VPN benchmarking14. Apr '17
For anyone who were wondering how much throughput you might expect from different hardware/software combinations. In this case iperf was used to measure throughput, for applications (eg. fileserver) your mileage will vary due to WAN link latency etc.
Device |
OS |
Software |
CPU load |
Throughput |
---|---|---|---|---|
TP-Link Archer C7 |
OpenWrt 15.05.1 |
OpenVPN |
100% |
25Mbps |
TP-Link Archer C7 |
OpenWrt 15.05.1 |
StrongSwan |
100% |
40Mbps |
Omnia Turris |
Turris OS |
OpenVPN 2.4.0 |
100% |
96Mbps |
Omnia Turris |
Turris OS |
StrongSwan 5.3.5 |
100% |
300Mbps |
Intel i7-6500U |
Linux 4.10 |
OpenVPN 2.3.10 |
100% |
483Mbps |
Intel i7-6500U |
Linux 4.4 |
OpenVPN 2.3.10 |
100% |
420Mbps |
Intel i7-4770R |
Linux 4.9 |
OpenVPN 2.4.1 |
85% |
483Mbps |
Intel i7-6500U |
Linux 4.4 |
StrongSwan 5.3.5 |
20% |
895Mbps |
1GbE |
N/A |
none |
<1% |
940Mbps |
Conclusions:
StrongSwan throughput is double the the OpenVPN on average
Since TP-Link Archer C7 is running MIPS CPU at 720MHz and there is no hardware acceleration for crypto the both StrongSwan and OpenVPN the CPU becomes the bottleneck
Omnia Turris can easily saturate 100MBps WAN link
Note: Since all these applications are single-threaded CPU load means single core CPU usage
Don't be hasty to draw conclusions on whether StrongSwan is better than OpenVPN or not, both have pros and cons.
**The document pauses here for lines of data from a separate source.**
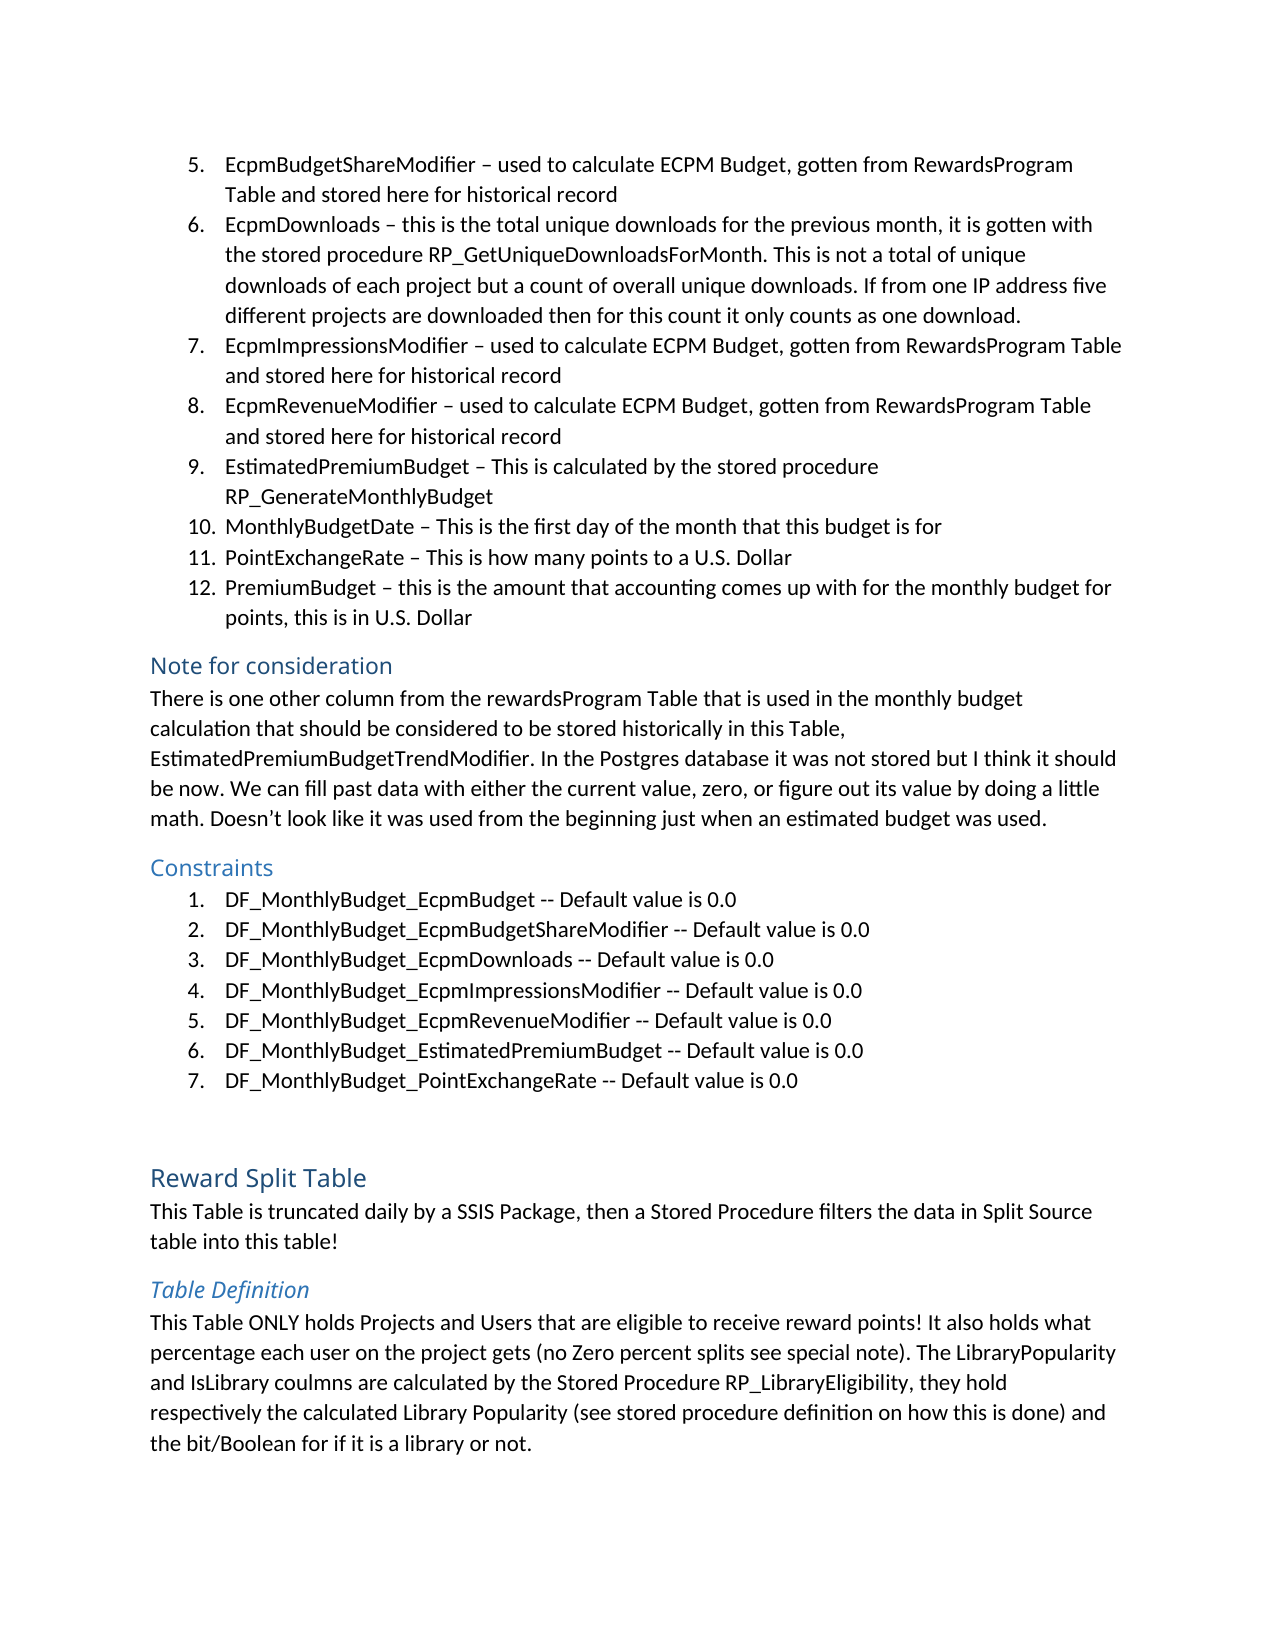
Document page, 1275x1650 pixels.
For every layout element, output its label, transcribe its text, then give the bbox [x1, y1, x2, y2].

list PointExchangeRate – This is how many points to a U.S. Dollar [187, 543, 1125, 571]
list EcpmDownloads – this is the total unique downloads for the previous month, it is gotten with the stored procedure RP_GetUniqueDownloadsForMonth. This is not a total of unique downloads of each project but a count of overall unique downloads. If from one IP address five different projects are downloaded then for this count it only counts as one download. [187, 210, 1125, 329]
list DF_MonthlyBudget_EcpmImpressionsModifier -- Default value is 0.0 [187, 976, 1125, 1004]
subtitle Table Definition [150, 1274, 1125, 1305]
list PremiumBudget – this is the amount that accounting comes up with for the monthly budget for points, this is in U.S. Dollar [187, 573, 1125, 631]
list EcpmRevenueModifier – used to calculate ECPM Budget, gotten from RewardsProgram Table and stored here for historical record [187, 392, 1125, 450]
text This Table is truncated daily by a SSIS Package, then a Stored Procedure filters the data in Split Source table into this table! [150, 1197, 1125, 1255]
text There is one other column from the rewardsProgram Table that is used in the monthly budget calculation that should be considered to be stored historically in this Table, EstimatedPremiumBudgetTrendModifier. In the Postgres database it was not stored but I think it should be now. We can fill past data with either the current value, zero, or figure out its value by doing a little math. Doesn’t look like it was used from the beginning just when an estimated budget was used. [150, 684, 1125, 833]
list DF_MonthlyBudget_EcpmDownloads -- Default value is 0.0 [187, 946, 1125, 974]
subtitle Constraints [150, 851, 1125, 883]
list MonthlyBudgetDate – This is the first day of the month that this budget is for [187, 512, 1125, 541]
list EcpmBudgetShareModifier – used to calculate ECPM Budget, gotten from RewardsProgram Table and stored here for historical record [187, 150, 1125, 208]
list DF_MonthlyBudget_EcpmBudgetShareModifier -- Default value is 0.0 [187, 915, 1125, 943]
list DF_MonthlyBudget_EstimatedPremiumBudget -- Default value is 0.0 [187, 1036, 1125, 1064]
list DF_MonthlyBudget_PointExchangeRate -- Default value is 0.0 [187, 1066, 1125, 1094]
text This Table ONLY holds Projects and Users that are eligible to receive reward points! It also holds what percentage each user on the project gets (no Zero percent splits see special note). The LibraryPopularity and IsLibrary coulmns are calculated by the Stored Procedure RP_LibraryEligibility, they hold respectively the calculated Library Popularity (see stored procedure definition on how this is done) and the bit/Boolean for if it is a library or not. [150, 1308, 1125, 1457]
list EstimatedPremiumBudget – This is calculated by the stored procedure RP_GenerateMonthlyBudget [187, 452, 1125, 510]
list EcpmImpressionsModifier – used to calculate ECPM Budget, gotten from RewardsProgram Table and stored here for historical record [187, 331, 1125, 389]
list DF_MonthlyBudget_EcpmRevenueModifier -- Default value is 0.0 [187, 1006, 1125, 1034]
subtitle Reward Split Table [150, 1160, 1125, 1194]
subtitle Note for consideration [150, 650, 1125, 681]
list DF_MonthlyBudget_EcpmBudget -- Default value is 0.0 [187, 885, 1125, 913]
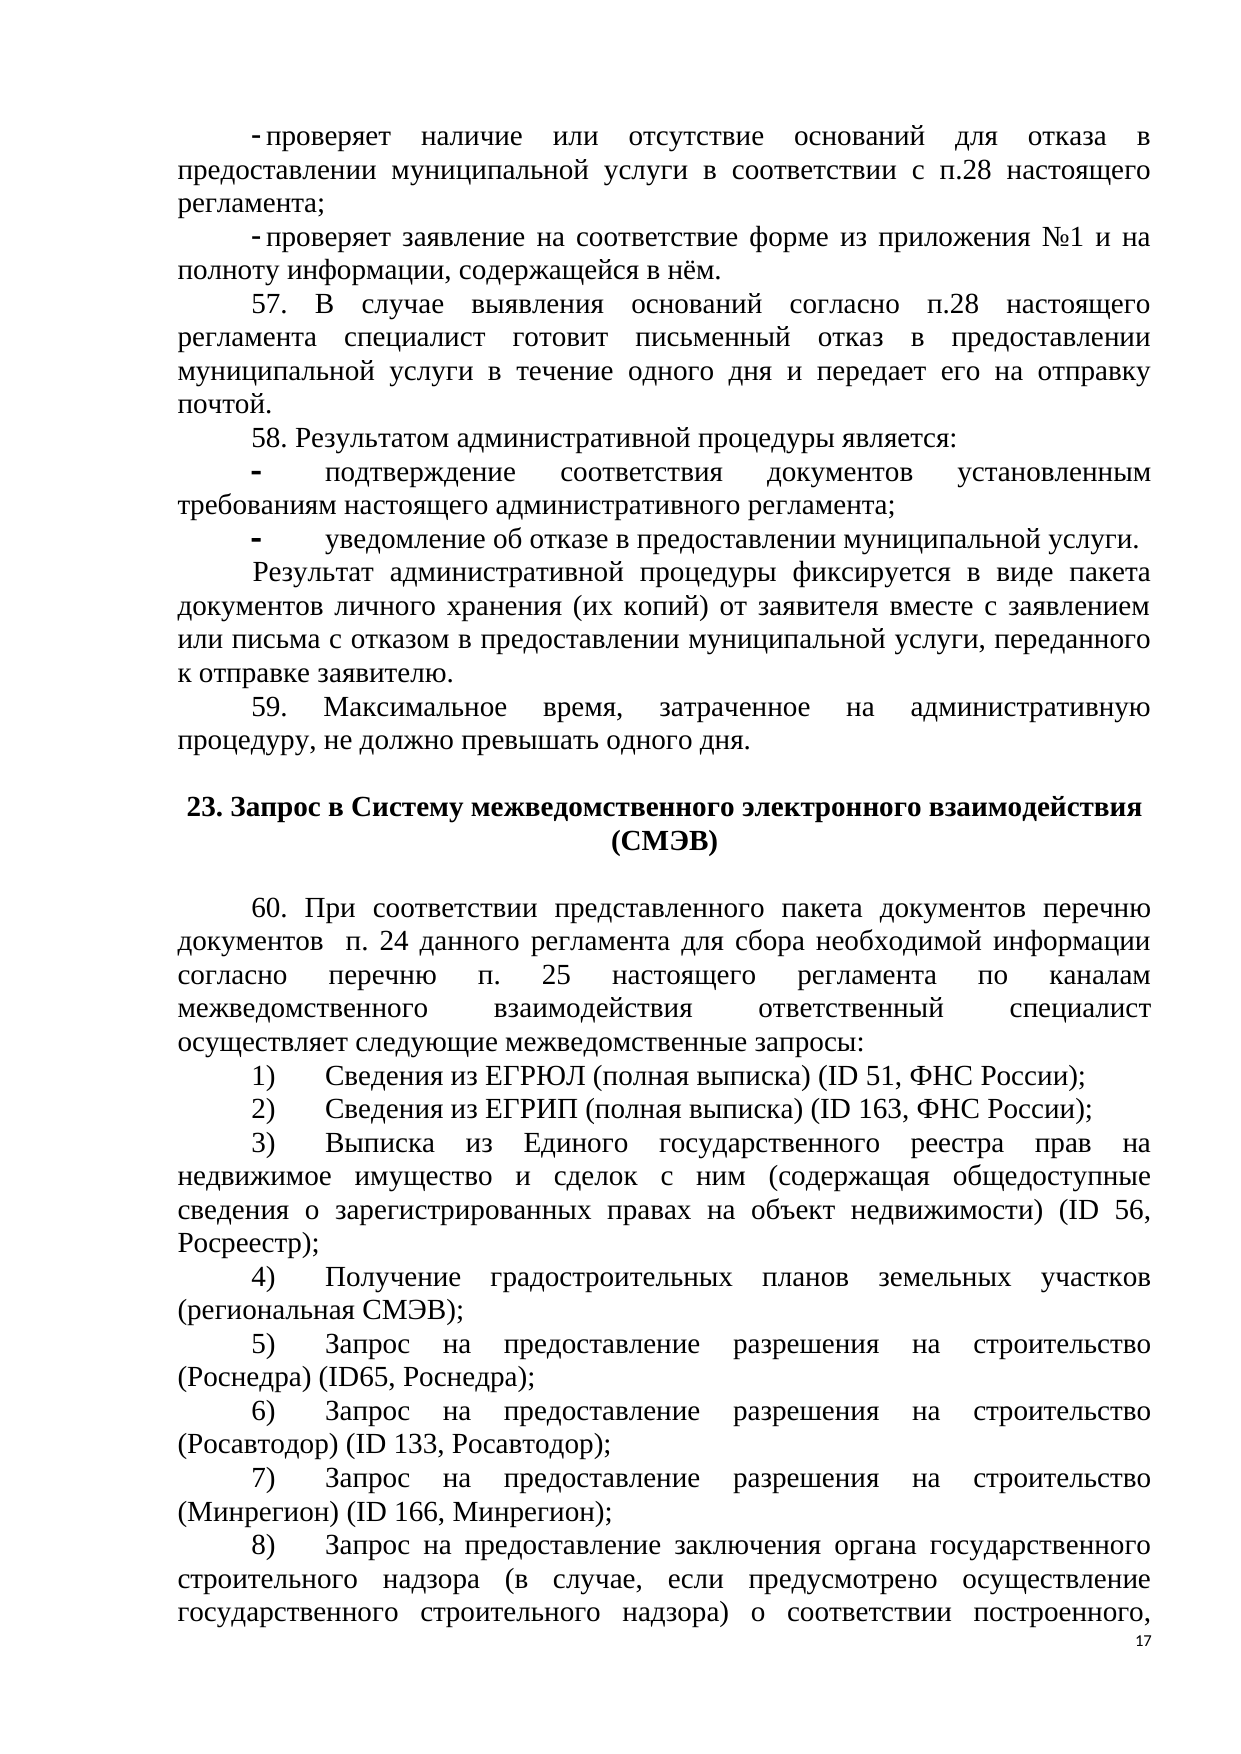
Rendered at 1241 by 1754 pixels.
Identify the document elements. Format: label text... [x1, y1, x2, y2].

list Получение градостроительных планов земельных участков (региональная СМЭВ); [177, 1259, 1152, 1326]
list уведомление об отказе в предоставлении муниципальной услуги. [177, 521, 1152, 554]
text 23. Запрос в Систему межведомственного электронного взаимодействия (СМЭВ) [177, 789, 1152, 856]
list Запрос на предоставление разрешения на строительство (Росавтодор) (ID 133, Росавтодор); [177, 1393, 1152, 1460]
list подтверждение соответствия документов установленным требованиям настоящего административного регламента; [177, 454, 1152, 521]
text 58. Результатом административной процедуры является: [177, 420, 1152, 454]
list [177, 1527, 1152, 1628]
list Запрос на предоставление разрешения на строительство (Роснедра) (ID65, Роснедра); [177, 1326, 1152, 1393]
list Запрос на предоставление разрешения на строительство (Минрегион) (ID 166, Минрегион); [177, 1460, 1152, 1527]
list проверяет наличие или отсутствие оснований для отказа в предоставлении муниципальной услуги в соответствии с п.28 настоящего регламента; [177, 118, 1152, 219]
text 57. В случае выявления оснований согласно п.28 настоящего регламента специалист готовит письменный отказ в предоставлении муниципальной услуги в течение одного дня и передает его на отправку почтой. [177, 286, 1152, 420]
text 59. Максимальное время, затраченное на административную процедуру, не должно превышать одного дня. [177, 689, 1152, 756]
list Сведения из ЕГРИП (полная выписка) (ID 163, ФНС России); [177, 1091, 1152, 1125]
list Сведения из ЕГРЮЛ (полная выписка) (ID 51, ФНС России); [177, 1058, 1152, 1091]
text Результат административной процедуры фиксируется в виде пакета документов личного хранения (их копий) от заявителя вместе с заявлением или письма с отказом в предоставлении муниципальной услуги, переданного к отправке заявителю. [177, 554, 1152, 689]
list проверяет заявление на соответствие форме из приложения №1 и на полноту информации, содержащейся в нём. [177, 219, 1152, 286]
list Выписка из Единого государственного реестра прав на недвижимое имущество и сделок с ним (содержащая общедоступные сведения о зарегистрированных правах на объект недвижимости) (ID 56, Росреестр); [177, 1125, 1152, 1259]
text 60. При соответствии представленного пакета документов перечню документов п. 24 данного регламента для сбора необходимой информации согласно перечню п. 25 настоящего регламента по каналам межведомственного взаимодействия ответственный специалист осуществляет следующие межведомственные запросы: [177, 890, 1152, 1058]
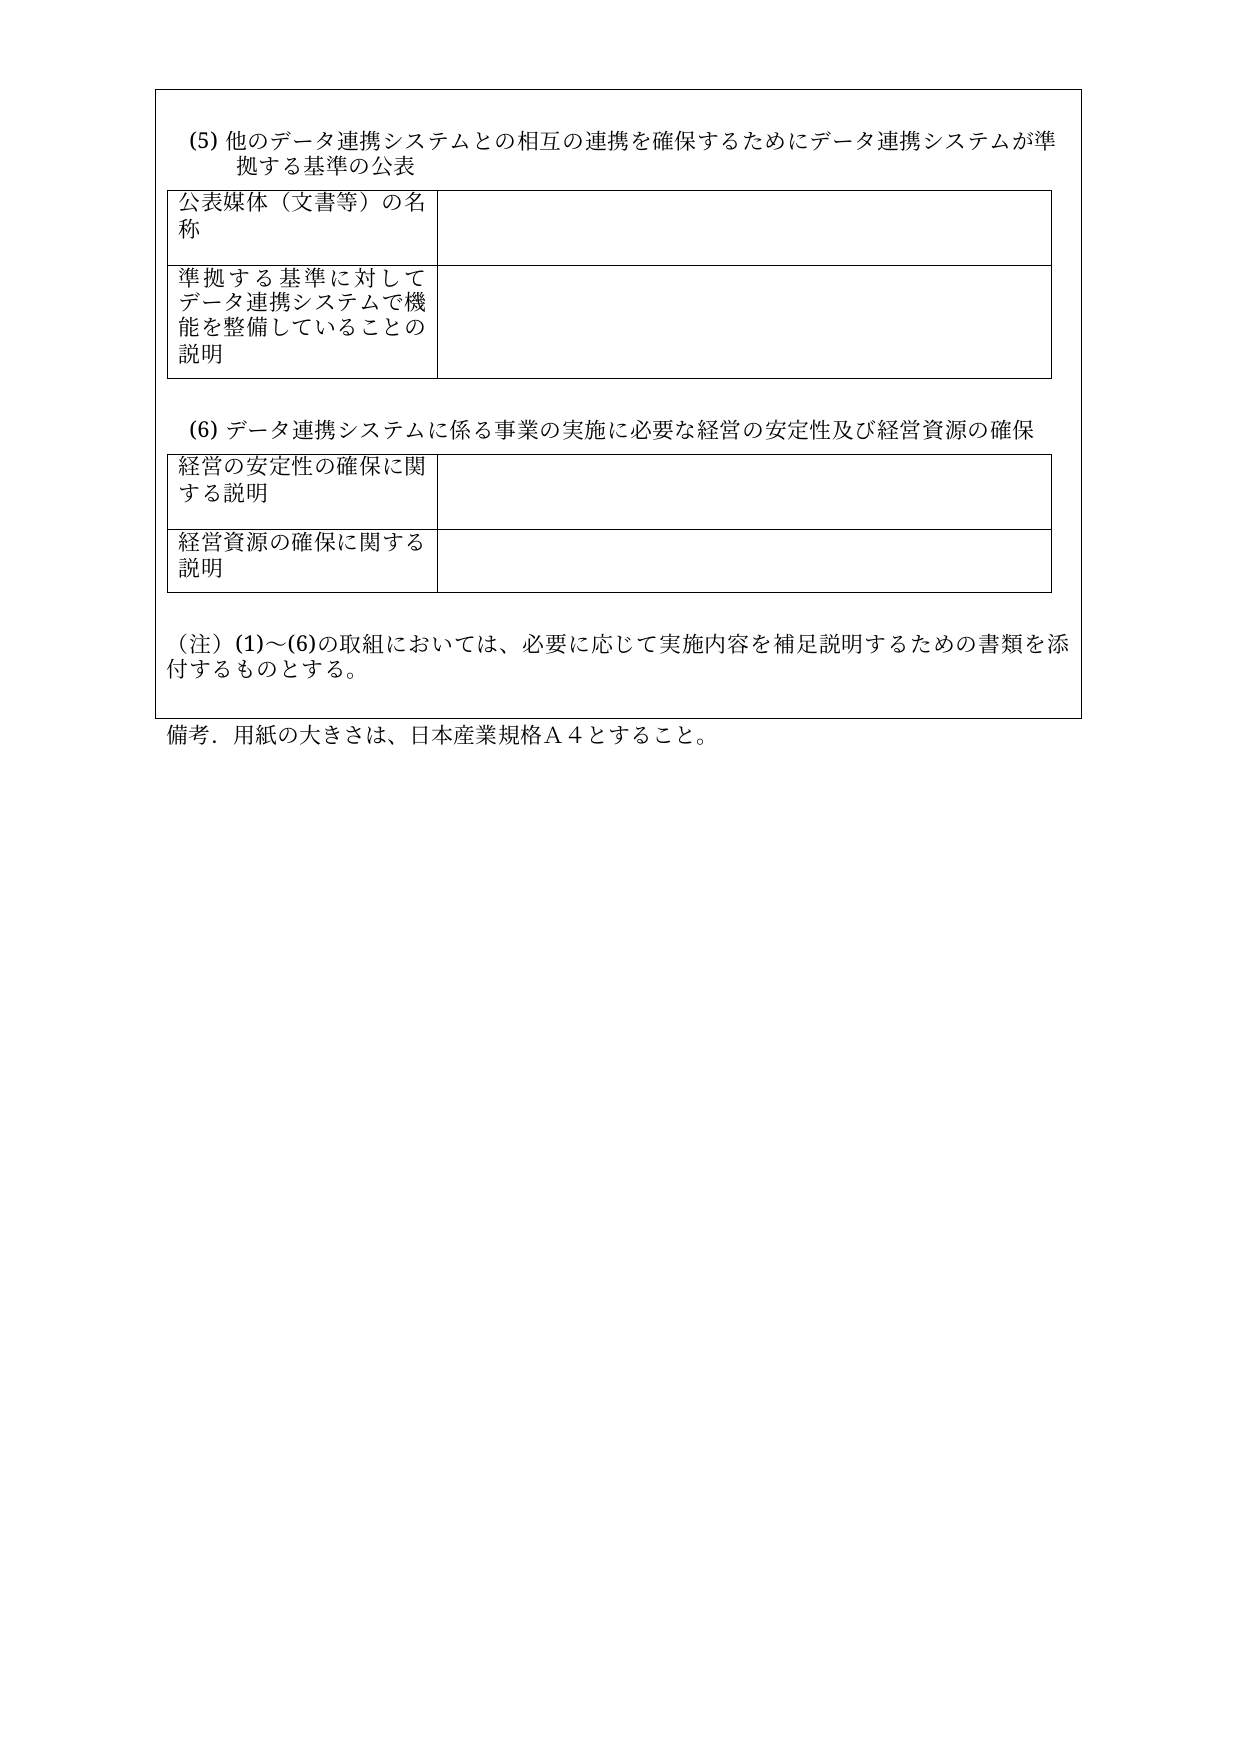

StrongSwan heavily relies on Linux kernel modules, from security perspecive IPSec is very intrusive and opens up whole lot of new attack vectors while OpenVPN makes use of TUN/TAP driver and everything else happens in userspace - if the OpenVPN process crashes it won't take your machine along.